**Texte fourni**
----
A l’occasion des remises de médailles d’ancienneté, il y a toujours un archéologue amateur pour déterrer quelques photos antédiluviennes prises, le plus souvent, à l’occasion de beuveries officielles ou de séminaires de… de… de séminaires !
Il faut dire que c’étaient les seules occasions de faire des reportages photos, l’époque du selfy était encore loin et sauf à immortaliser des chantiers en cours, les Cartier-Bresson en herbe avaient peu de choses à se mettre sous la dent (« les yeux ? », oui si vous préférez !)
Ce qui date le plus cruellement une photo, ce sont les modes vestimentaires. Ah ces pulls jacquard, ces cravates en cuir vert, ces vestes à épaulettes… Rajoutez-y des mocassins à glands violets et vous avez tous les ingrédients d’une catastrophe vestimentaire.
« Enfin, si t’avais voulu côtoyer le luxe et la haute couture, il fallait choisir un autre métier, non ?! »
« Peut-être ! Ou pas, tiens ! »
J’ai eu l’occasion de toucher de près, de très très près même, le luxe à la française*. Place Vendôme, la joaillerie CHANEL et quelques milliers de mètres carrés de bureaux attenants.
L’avantage, quand on fait un chantier pour un client qui va l’occuper, (par opposition aux chantiers de bureaux qui vont rester vides pendant deux trois ans en attendant que la crise du BTP passe), c’est que l’on côtoie les futurs utilisateurs. A cette occasion, ils nous font part de leurs préoccupations et de leur fonctionnement. On entre de plain-pied dans leur vie et pour peu que l’on soit curieux, ils nous font des confidences (professionnelles) toujours très enrichissantes.
En contrepartie, la façon dont ils organisent le suivi des travaux est révélateur de leur propre mode de fonctionnement. Entre les collaboratifs-consensuels réunionistes, les dirigistes-tyranniques éclairés, les pyramidaux-j’veux-voir-qu’une-tête extrémistes et les ah-ben-on-sait-pas-faut-voir-qui-décide, le panel est riche, varié et fascinant.
En l’occurrence, notre principal interlocuteur était le service communication. Pourquoi la communication ? Excellente question. Et pourquoi pas hein ? Un peu parce qu’ils allaient occuper majoritairement les lieux, un peu parce que la directrice était une future maîtresse du monde et beaucoup parce que le lancement de cette boutique sur la place Vendôme s’accompagnait d’un plan de comm’ très ambitieux.
----
**Données présentées**

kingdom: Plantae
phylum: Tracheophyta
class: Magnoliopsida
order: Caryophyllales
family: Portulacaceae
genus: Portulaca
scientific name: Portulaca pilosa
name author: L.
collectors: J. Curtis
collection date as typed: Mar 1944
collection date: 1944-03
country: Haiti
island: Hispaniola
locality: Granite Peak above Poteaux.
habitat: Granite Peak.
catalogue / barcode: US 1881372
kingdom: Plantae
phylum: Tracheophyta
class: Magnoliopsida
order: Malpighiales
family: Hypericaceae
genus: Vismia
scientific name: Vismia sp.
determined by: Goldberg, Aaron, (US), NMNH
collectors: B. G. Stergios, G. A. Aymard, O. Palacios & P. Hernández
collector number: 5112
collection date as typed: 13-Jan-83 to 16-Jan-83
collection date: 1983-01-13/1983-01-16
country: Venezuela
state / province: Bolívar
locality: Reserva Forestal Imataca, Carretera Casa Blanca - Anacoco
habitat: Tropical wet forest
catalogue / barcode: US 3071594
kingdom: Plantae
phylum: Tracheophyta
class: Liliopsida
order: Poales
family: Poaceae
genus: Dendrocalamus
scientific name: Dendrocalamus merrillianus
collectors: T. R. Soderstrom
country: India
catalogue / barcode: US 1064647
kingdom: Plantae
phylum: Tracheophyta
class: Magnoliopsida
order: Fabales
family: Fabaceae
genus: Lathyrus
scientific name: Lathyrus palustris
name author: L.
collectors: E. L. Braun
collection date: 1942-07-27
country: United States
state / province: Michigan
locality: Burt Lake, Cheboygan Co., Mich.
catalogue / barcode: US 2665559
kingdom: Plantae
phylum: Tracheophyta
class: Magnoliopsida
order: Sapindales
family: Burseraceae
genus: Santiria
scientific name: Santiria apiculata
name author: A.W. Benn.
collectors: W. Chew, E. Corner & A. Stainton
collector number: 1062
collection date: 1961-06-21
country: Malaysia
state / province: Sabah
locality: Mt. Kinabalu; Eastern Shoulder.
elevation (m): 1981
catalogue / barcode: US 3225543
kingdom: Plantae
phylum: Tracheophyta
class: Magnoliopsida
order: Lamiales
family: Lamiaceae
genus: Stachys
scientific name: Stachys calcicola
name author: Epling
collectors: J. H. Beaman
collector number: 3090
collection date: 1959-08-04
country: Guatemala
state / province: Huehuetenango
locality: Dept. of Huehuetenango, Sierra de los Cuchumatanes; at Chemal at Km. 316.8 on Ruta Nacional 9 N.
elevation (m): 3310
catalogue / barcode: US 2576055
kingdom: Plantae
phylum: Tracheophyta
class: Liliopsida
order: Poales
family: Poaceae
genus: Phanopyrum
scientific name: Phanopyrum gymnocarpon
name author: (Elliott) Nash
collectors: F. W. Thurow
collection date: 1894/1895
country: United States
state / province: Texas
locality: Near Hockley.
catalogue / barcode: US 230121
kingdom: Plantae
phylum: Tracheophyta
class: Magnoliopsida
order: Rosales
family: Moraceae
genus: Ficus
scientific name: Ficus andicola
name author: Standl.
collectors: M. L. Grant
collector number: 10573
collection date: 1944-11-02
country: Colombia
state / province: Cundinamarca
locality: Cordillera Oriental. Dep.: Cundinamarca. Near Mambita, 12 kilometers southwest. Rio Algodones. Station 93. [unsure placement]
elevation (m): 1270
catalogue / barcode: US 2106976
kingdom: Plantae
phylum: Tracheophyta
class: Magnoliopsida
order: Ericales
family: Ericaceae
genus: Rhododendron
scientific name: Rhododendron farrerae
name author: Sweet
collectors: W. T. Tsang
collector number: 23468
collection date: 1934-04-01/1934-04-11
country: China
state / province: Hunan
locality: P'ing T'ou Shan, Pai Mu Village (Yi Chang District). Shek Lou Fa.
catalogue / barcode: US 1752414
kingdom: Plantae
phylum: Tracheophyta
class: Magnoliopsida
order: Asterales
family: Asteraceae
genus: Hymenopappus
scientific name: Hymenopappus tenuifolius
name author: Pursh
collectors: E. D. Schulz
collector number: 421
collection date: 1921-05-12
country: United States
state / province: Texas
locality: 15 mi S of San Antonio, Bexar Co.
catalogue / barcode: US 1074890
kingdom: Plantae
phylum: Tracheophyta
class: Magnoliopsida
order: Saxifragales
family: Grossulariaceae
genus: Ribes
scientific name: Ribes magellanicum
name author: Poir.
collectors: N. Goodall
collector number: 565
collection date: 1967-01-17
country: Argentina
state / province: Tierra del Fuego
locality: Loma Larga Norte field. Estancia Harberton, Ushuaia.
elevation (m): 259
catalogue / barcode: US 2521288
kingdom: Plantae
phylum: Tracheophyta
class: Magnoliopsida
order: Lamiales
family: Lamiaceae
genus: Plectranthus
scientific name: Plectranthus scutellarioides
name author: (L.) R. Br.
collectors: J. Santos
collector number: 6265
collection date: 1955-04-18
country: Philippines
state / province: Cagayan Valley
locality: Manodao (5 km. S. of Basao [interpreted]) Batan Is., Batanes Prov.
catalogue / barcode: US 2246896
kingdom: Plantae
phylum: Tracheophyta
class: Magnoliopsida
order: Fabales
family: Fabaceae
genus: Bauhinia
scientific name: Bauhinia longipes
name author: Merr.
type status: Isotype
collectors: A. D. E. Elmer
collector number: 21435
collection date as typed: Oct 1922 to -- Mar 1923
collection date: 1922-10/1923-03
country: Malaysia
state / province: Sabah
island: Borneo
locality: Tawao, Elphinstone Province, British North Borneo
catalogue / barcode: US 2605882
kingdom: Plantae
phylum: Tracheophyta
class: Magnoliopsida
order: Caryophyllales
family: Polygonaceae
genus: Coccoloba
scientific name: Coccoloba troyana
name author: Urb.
----
**Consigne**
Poursuivez le récit sur le chantier de la place Vendôme à partir de sa dernière phrase. Le matériel ci-dessus ne provient pas de la même source que le récit sur le chantier de la place Vendôme.

**Réponse**
Je peux vous dire que nos interlocuteurs et trices étaient autrement plus intéressantes à regarder que nos collègues à gourmettes et pinces à cravates… Nous étions dans deux mondes opposés : je roulais en Twingo (Oh ça va hein !!!), elles roulaient en Mini, et quand il fallait échanger les escarpins 36 contre des bottes de sécurité 40 (« Ben désolé, ma p’tite dame, on a’qu’ça en rayon… Mais, proposez à votre service innovation qu’ils lancent une ligne de bottes de chantier pour femmes, vous gagnerez peut-être le concours annuel !!! »), on sentait immédiatement qu’elles n’étaient pas prêtes pour un « vie ma vie » spécial BTP.
Et cet écart culturel a été flagrant quand nous avons été interviewé pour un article interne sur « les moyens exceptionnels mis en place pour démarrer l’opération** ». Elle trouvait fascinant que nous entrions dans le bâtiment avec un char, alors que la moitié de la profession criait au scandale !!!
Quand je vous aurais rappelé que ce service était composé à 95% de femmes, vous comprendrez mieux l’intérêt croissant*** que j’avais pour notre client adoré(e).
Tout naturellement, au fil des réunions de chantier, j’en apprenais sur les spécificités du métier de joaillier de luxe, tandis qu’elles découvraient que l’on peut très bien marcher avec des bottes trop grandes à condition de mettre du papier journal dedans.
Tiens, cela me rappelle une autre bonne raison pour laquelle le service comm’ était aussi important. La connaissance de la Jet-Set et des grosses fortunes mondiales. La bible du BTP ce sont les DTU****, la leur était… Paris-Match et Gala… N’y voyez aucune moquerie.
En effet, vous imaginez bien que les clientes de parures à plusieurs millions de francs (oui, on comptait encore en francs), ne courent pas les rues. Et vous imaginez tout aussi bien que les femmes portant ces bijoux, verraient d’un très mauvais œil, qu’une autre mondaine portât les mêmes ! Il est donc fondamental de connaître avec précision qui est avec qui, qui parade aux ventes de charité, aux défilés de modes ou vernissages internationaux. Et quelle meilleure source que les magazines jet-set-people ? N’est-ce-pas ?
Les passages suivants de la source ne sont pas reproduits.